Era il 31 dicembre 2019 quando il cuore del 28enne Antonio Raddi, detenuto per rapina e maltrattamenti nel carcere di Torino, smetteva di battere sotto gli occhi dei sanitari che avevano tentato fino all’ultimo di rianimarlo. Ora le circostanze di quella morte, conseguenza di un’infezione polmonare, sono finite in una consulenza tecnica medico-legale disposta dalla Procura di Torino, che ha aperto un fascicolo per omicidio e lesioni colpose. L’obiettivo è accertare se un simile epilogo potesse essere evitato. In passato i pm avevano chiesto per due volte di archiviare la posizione di quattro medici penitenziari: il 10 dicembre, quando già versava in uno stato di “grave deperimento” e tra le mura del carcere si spostava in sedia a rotelle, Raddi rifiutò il ricovero presso il ‘repartino’ dell’ospedale Molinette. Ricovero che secondo i periti avrebbe permesso di curare per tempo l’infezione e salvargli la vita. In sostanza, è la tesi, quel rifiuto ha interrotto il “nesso causale” tra le condotte dei medici e l’evento morte.

È di diverso avviso la famiglia Raddi, che a quell’archiviazione si è opposta attraverso i legali Gianluca Vitale e Federico Milano (il gip Luca Del Colle si è riservato e dovrà decidere a giorni): per i genitori e la sorella, le condizioni del giovane avrebbero dovuto allarmare il personale sanitario già da fine agosto, quando aveva perso oltre 13 chili dall’ingresso in cella (arriverà a meno 25 tra fine novembre e dicembre). A segnalare lo stato del detenuto anche la Garante dei detenuti del Comune di Torino, che aveva parlato con lui più volte e inviato una ventina tra email e lettere protocollate in cui chiedeva provvedimenti urgenti ai vertici. La tesi della famiglia ora parrebbe trovare conforto nelle conclusioni messe nero su bianco dai periti: “Risulta il difetto di approfondite verifiche che, in corso di dimagrimento del detenuto, dovevano essere attuate quantomeno dal mese di settembre-ottobre 2019. Se messi in atto, avrebbero potuto arginare lo stato di malnutrizione”.

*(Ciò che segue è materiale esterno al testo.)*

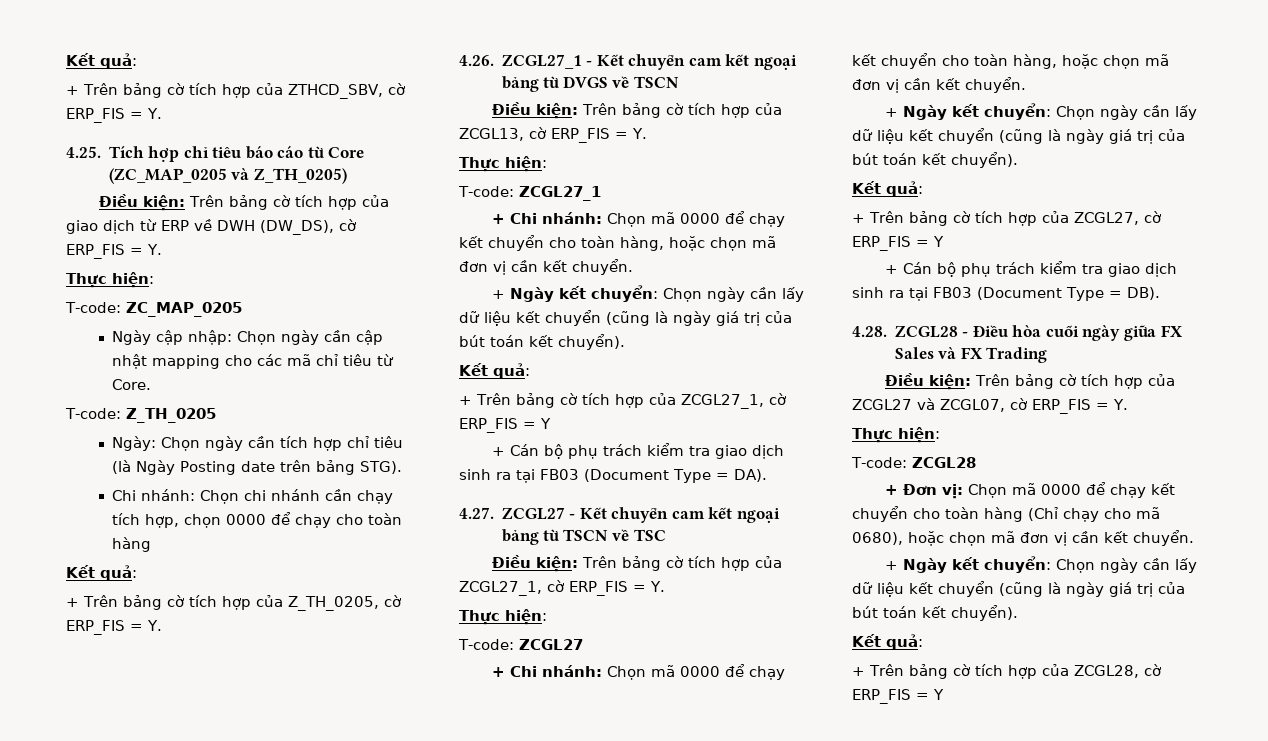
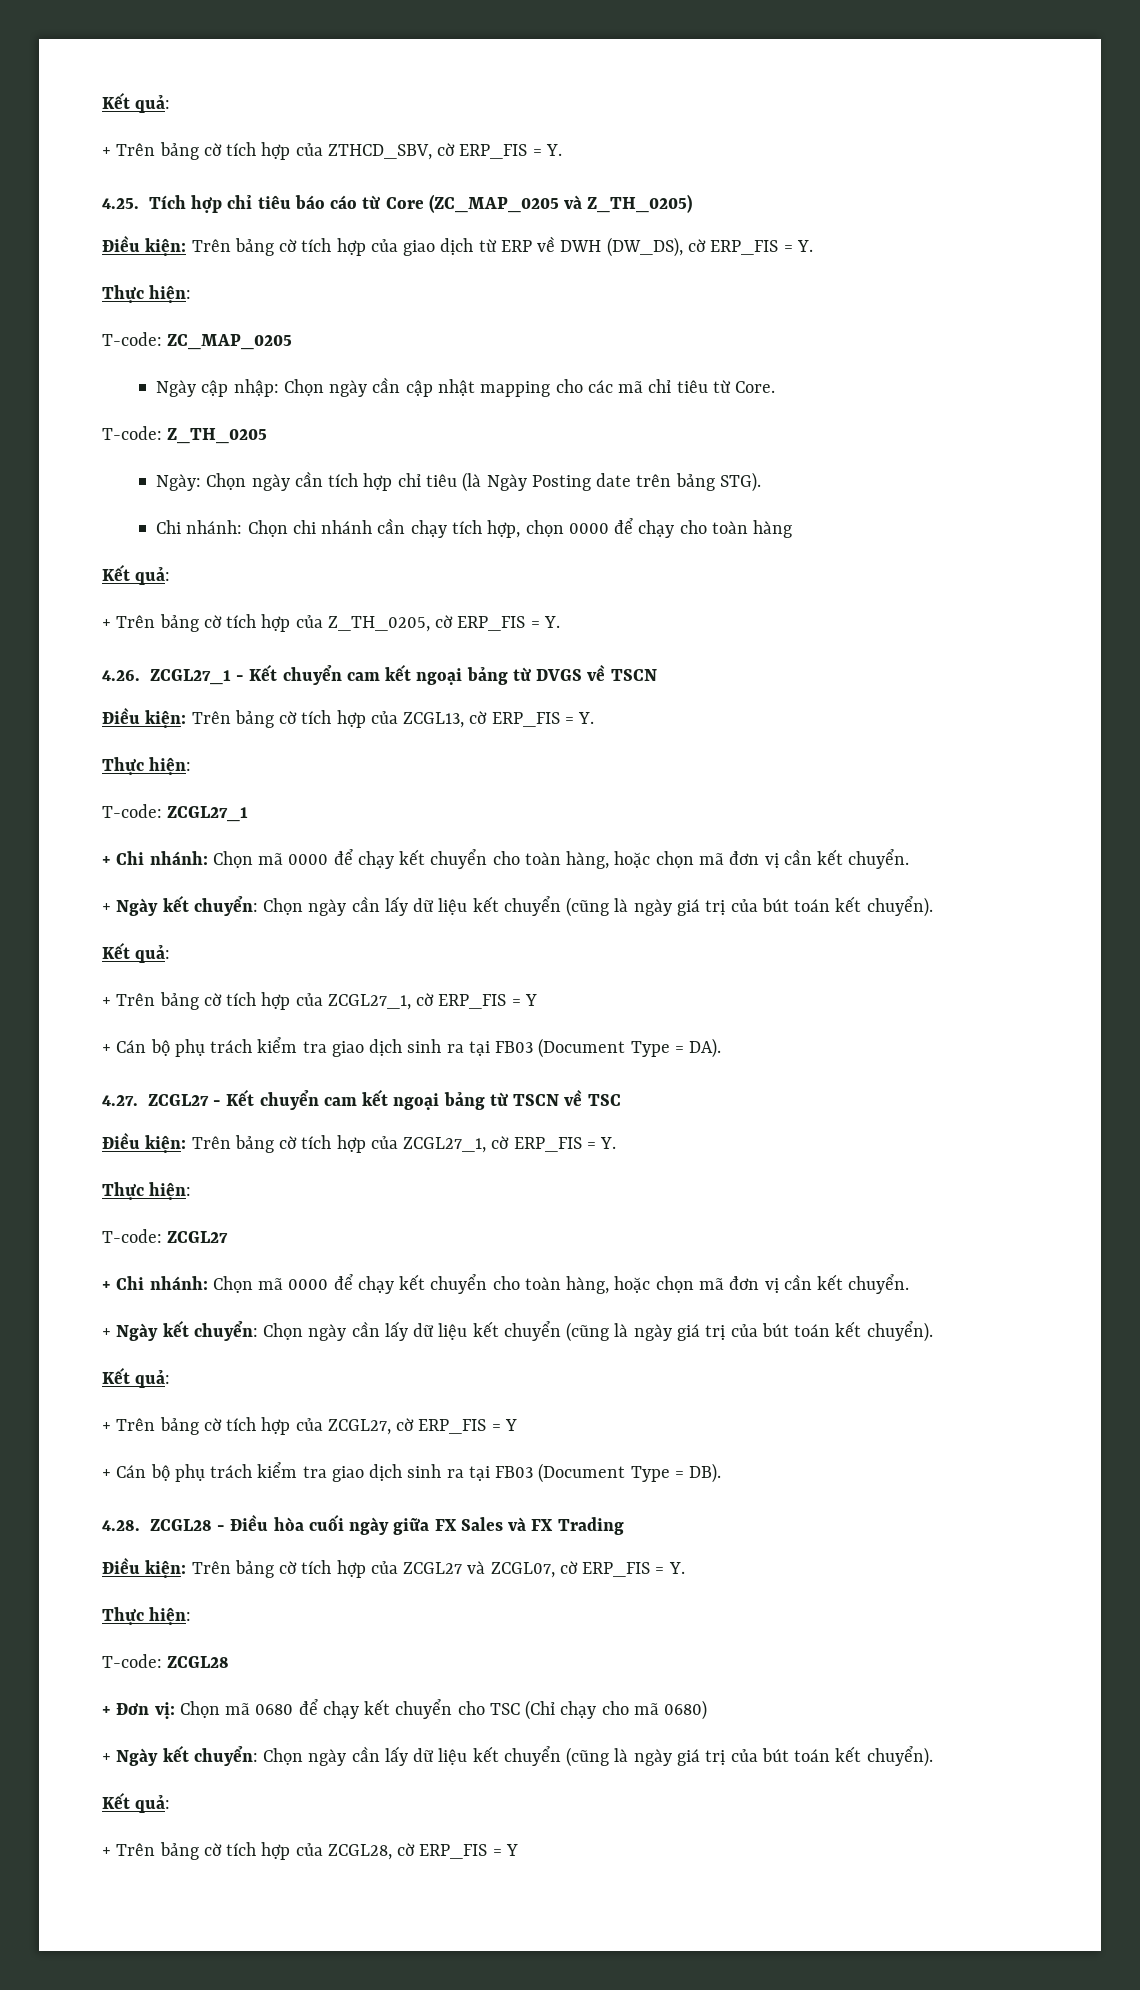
[1041,482,1176,498] [852,506,1023,522] 0000 để chạy kết chuyển cho toàn hàng -> [255,1699,520,1719] 0680 để chạy kết chuyển cho TSC
[852,530,1194,546] 0680), hoặc chọn mã đơn vị cần kết chuyển. -> [664,1700,708,1720] 0680)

Ad aprile 2019 Antonio Raddi, che sin dall’adolescenza soffriva di ansia e depressione ed era seguito da un Serd per via della tossicodipendenza, era tornato in carcere dopo essere evaso dalla comunità terapeutica dove stava scontando una condanna definitiva. Dopo aver già perso oltre 30 chili dal primo ingresso in carcere, a Ivrea, aveva continuato a perdere peso anche nella casa circondariale di Torino, pur essendo monitorato periodicamente da medici, addetti del Serd, educatori e psichiatri. Al personale aveva raccontato a più riprese delle grosse difficoltà che aveva nell’assumere cibo, della nausea continua e del dolore alle gambe. Tutte circostanze che trovano riscontro nei referti redatti da medici e infermieri, dove si riportano episodi di vomito, svenimenti e un trauma cranico che si era procurato cadendo, quando le gambe non lo reggevano più. Le stesse relazioni segnalano anche il rifiuto verso le cure, a partire dalle semplici flebo: per i consulenti della Procura inscindibile dal “quadro psicoemotivo del soggetto”, che soffriva di disturbi dell’umore e veniva trattato con massicce dosi di metadone.

Se in un primo momento questo atteggiamento era stato scambiato per una strategia mirata a ottenere l’incompatibilità con il carcere, a fine novembre i sanitari del carcere avevano preso in mano la situazione e programmato il ricovero nel ‘repartino’ dell’ospedale Molinette, poi slittato al 10 dicembre e rifiutato dal diretto interessato benché fosse gravemente denutrito e debilitato. Il 28enne avrebbe poi raccontato che temeva di impazzire in un posto in cui non è prevista l’ora d’aria. Quella presa in carico “avrebbe consentito di identificare con alcuni giorni di anticipo un processo infettivo ancora latente”. Invece passano i giorni e quando arriva al pronto soccorso, il 14 dicembre, le condizioni di Raddi sono ormai compromesse. Il decesso avverrà per arresto cardiaco alla vigilia di Capodanno, causa shock settico innescato da un comune batterio presente nell’intestino. Che tuttavia può risultare fatale nelle persone immunodepresse, com’era il giovane dopo mesi di malnutrizione.